Bieg trwał dalej. Uczestnicy, mimo że start został odwołany, kierowali się w stronę ul. Kochanowskiego. Nie zwracali uwagi na policjantów, którzy przez megafon mieli powtarzać, żeby się rozejść, bo bieg jest nielegalny.
- Biegł z nami gość przebrany za Batmana, wyszedł z ukrycia w odpowiednim momencie - wspomina z uśmiechem chłopak i dodaje: - Po przeciwnej stronie al. Kochanowskiego stał wóz policyjny z izotonikami. Nie myśląc wiele, podskoczyłem do policjanta, który energicznie wydawał napoje w sześciopakach.
"Nogi niosły same"
Mimo prób policjantów, biegaczy nie udało się zatrzymać. Jak przyznaje Zamorski, nielegalny, ale spontaniczny start sprawił, że było to święto biegania. Sportowcom czasem było trudno, bo na placu Wróblewskiego skierowali się na pas zieleni z torowiskiem tramwajowym i metalowymi przegródkami.
- Lekko kulałem przez dwa kilometry, a przez kolejne dwa, trzy walczyłem z bólem. Potem nogi niosły same - przyznaje biegacz.
Sprawdzili się za to mieszkańcy, którzy zmęczonym sportowcom kupowali wody mineralne i napoje izotoniczne.
- Od 16 kilometra zacząłem zmagać się ze sobą. To, że brakuje sił, nie znaczy, że nie dobiegnę. Przyczepiłem się dwójki biegaczy i dobiegłem z nimi na stadion, gdzie czekały tłumy. Czas około dwóch godzin nie powala, ale to nie wynik był najważniejszy. Tym bardziej, że to mój pierwszy półmaraton. Potem były uściski, banan, woda, woda, woda, zdjęcia i wspominanie trasy - dodaje.
Niesamowity bieg
Chociaż na mecie nie było nagród ani oficjalnego pomiaru czasu, na sportowców czekały niezapomniane wrażenia.
- Była solidarność między biegaczami, wzajemna pomoc - wystarczyło krzyknąć "woda" i ktoś podnosił rękę. Czuć było olbrzymie wsparcie wrocławian, którzy chyba dopingowali jeszcze mocniej dlatego, że bieg był nielegalny.
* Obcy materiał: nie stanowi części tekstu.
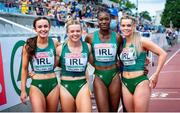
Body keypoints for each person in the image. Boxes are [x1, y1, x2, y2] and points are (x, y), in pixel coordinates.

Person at [119, 15, 167, 112]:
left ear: (134, 26)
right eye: (123, 25)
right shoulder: (121, 42)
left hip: (140, 82)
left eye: (128, 25)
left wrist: (156, 74)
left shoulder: (142, 41)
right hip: (125, 83)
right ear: (120, 26)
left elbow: (163, 54)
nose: (126, 28)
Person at [85, 9, 123, 112]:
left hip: (114, 76)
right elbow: (84, 54)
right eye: (101, 19)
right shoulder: (90, 37)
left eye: (106, 19)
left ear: (110, 20)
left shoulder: (118, 37)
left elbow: (123, 58)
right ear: (97, 21)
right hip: (99, 76)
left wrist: (140, 68)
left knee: (113, 110)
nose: (104, 22)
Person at [20, 17, 60, 112]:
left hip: (53, 85)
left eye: (46, 26)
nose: (43, 29)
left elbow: (62, 59)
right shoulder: (28, 45)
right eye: (40, 27)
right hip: (37, 85)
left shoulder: (55, 43)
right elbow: (24, 69)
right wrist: (23, 90)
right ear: (35, 29)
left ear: (49, 27)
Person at [56, 19, 92, 112]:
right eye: (72, 31)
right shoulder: (60, 49)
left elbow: (90, 66)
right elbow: (51, 67)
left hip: (82, 85)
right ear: (67, 33)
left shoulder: (87, 47)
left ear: (81, 32)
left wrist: (88, 85)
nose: (75, 34)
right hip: (66, 86)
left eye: (77, 31)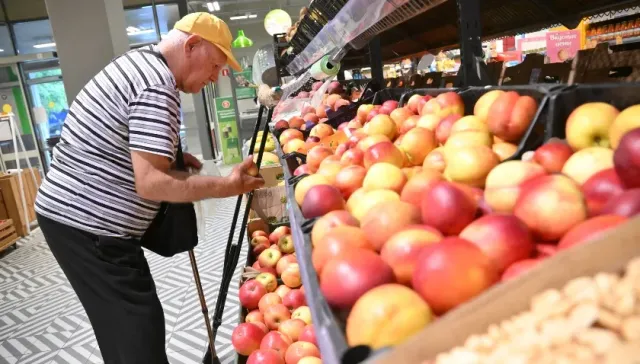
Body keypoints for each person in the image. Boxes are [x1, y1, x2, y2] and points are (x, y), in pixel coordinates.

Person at [34, 13, 264, 364]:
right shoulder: (156, 84)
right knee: (137, 332)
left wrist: (167, 153)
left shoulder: (139, 62)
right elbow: (151, 183)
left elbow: (127, 142)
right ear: (192, 45)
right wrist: (225, 186)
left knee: (128, 325)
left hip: (76, 219)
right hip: (88, 225)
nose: (216, 77)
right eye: (215, 65)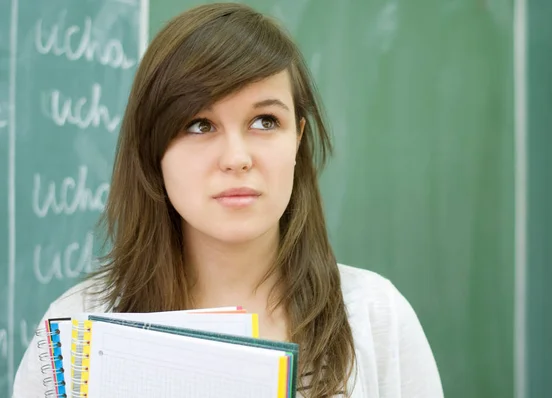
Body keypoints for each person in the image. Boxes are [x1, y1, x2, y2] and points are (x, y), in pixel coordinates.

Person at [12, 3, 443, 397]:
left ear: (298, 139)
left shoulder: (375, 318)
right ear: (153, 149)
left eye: (264, 120)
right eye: (200, 125)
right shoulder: (75, 334)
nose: (237, 158)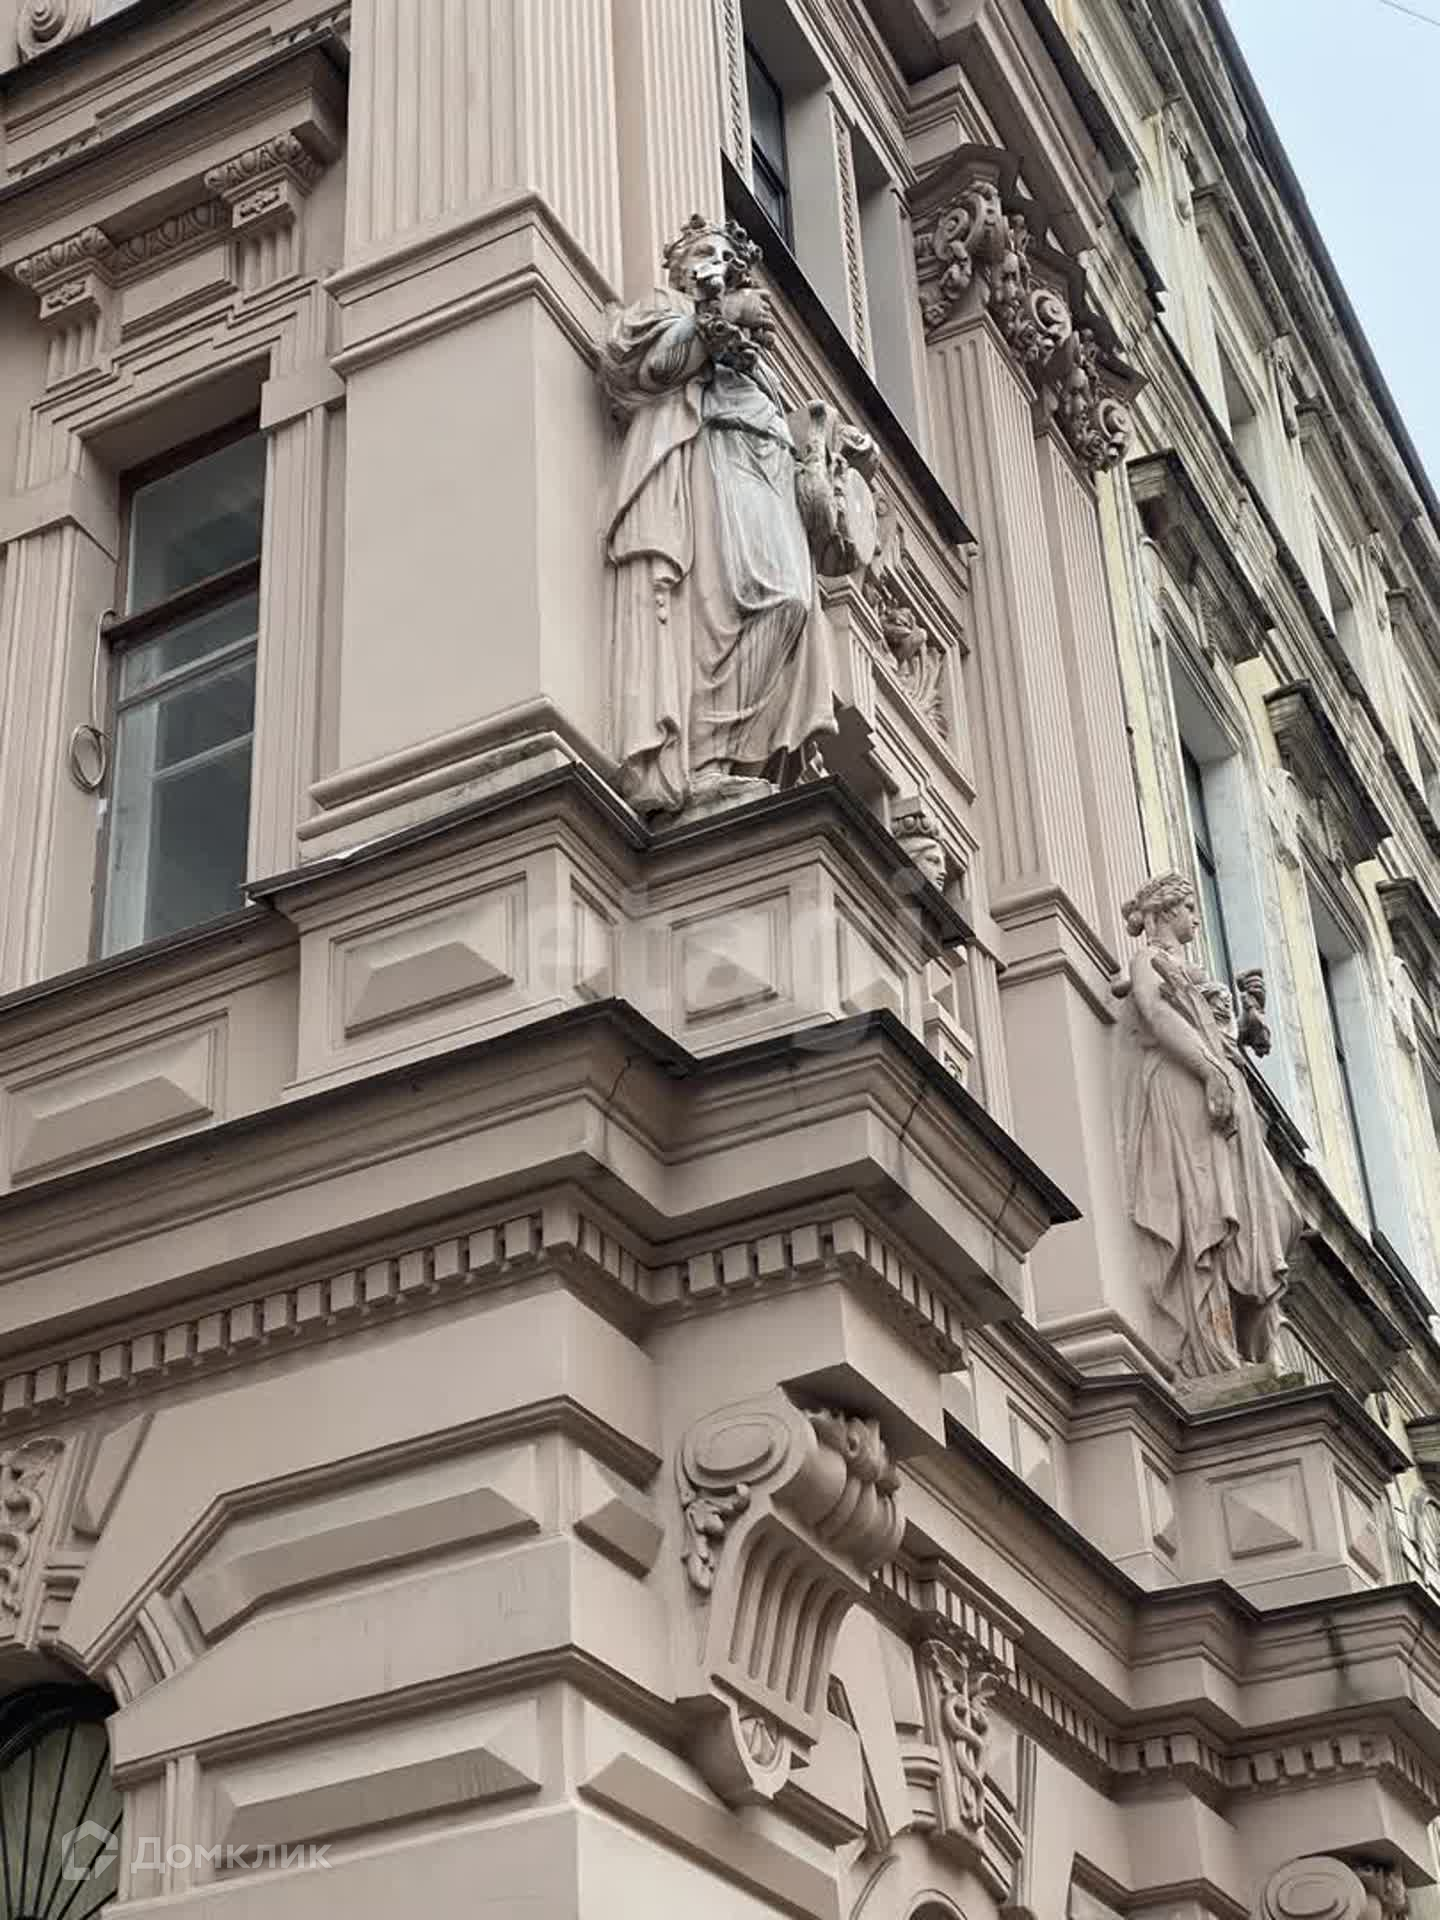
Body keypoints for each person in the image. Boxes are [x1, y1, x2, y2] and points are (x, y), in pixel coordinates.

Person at [599, 216, 836, 817]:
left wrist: (813, 462)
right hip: (718, 460)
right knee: (750, 599)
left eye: (729, 258)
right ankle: (703, 758)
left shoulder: (755, 358)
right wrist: (719, 314)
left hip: (770, 470)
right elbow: (647, 370)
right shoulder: (664, 307)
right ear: (680, 266)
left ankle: (728, 759)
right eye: (705, 252)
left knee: (792, 604)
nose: (719, 264)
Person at [1114, 871, 1299, 1377]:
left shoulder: (1190, 969)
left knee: (1278, 1214)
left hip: (1226, 1092)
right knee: (1207, 1209)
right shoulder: (1149, 960)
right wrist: (1208, 1070)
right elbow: (1155, 1013)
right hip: (1189, 1085)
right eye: (1191, 908)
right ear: (1166, 911)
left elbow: (1219, 1034)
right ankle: (1213, 1349)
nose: (1197, 918)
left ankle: (1256, 1340)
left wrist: (1248, 1023)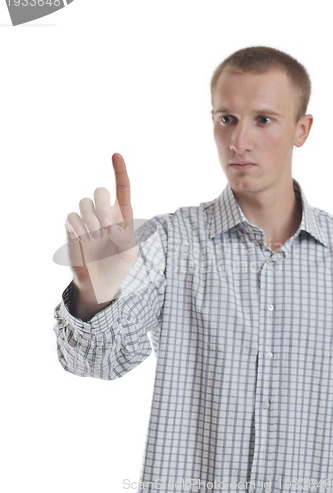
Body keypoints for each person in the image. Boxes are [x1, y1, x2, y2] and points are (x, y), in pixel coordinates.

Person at [54, 46, 333, 492]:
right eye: (227, 119)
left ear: (302, 130)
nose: (239, 141)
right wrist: (96, 295)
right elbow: (98, 362)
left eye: (263, 119)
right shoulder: (169, 242)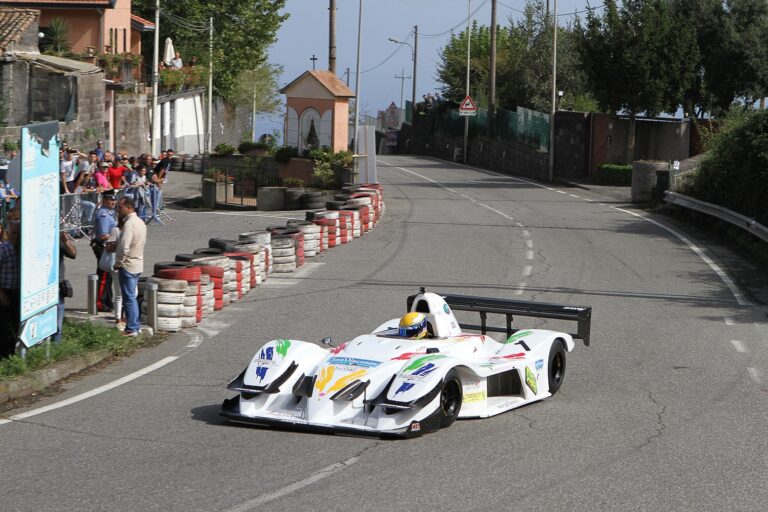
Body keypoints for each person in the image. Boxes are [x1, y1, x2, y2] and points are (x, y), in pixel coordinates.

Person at [111, 197, 146, 337]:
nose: (118, 210)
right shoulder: (140, 222)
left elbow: (124, 247)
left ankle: (132, 328)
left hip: (128, 264)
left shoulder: (129, 224)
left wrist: (118, 263)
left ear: (129, 208)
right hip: (137, 263)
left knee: (129, 298)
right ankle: (135, 326)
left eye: (120, 207)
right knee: (131, 297)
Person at [91, 191, 118, 312]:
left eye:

Był wysiłek, zmęczenie i radość. Każdy czuł, że brał udział w czymś niesamowitym - przyznaje Krzysztof Zamorski.
Chłopak wspomina, że odwołanie półmaratonu niektórzy oceniali jako skandal i porażkę. Niezadowoleni mogli być zwłaszcza ci, którzy na wrocławski bieg przyjechali z całego świata.
- Nie mam słów, żeby opisać ogrom energii, jaki dostaliśmy od mieszkańców podczas biegu. Ludzie często krzyczeli, że dziękują za taką formę promocji biegania i, że Wrocław biega mimo wszystko. To było najprzyjemniejsze - kończy chłopak.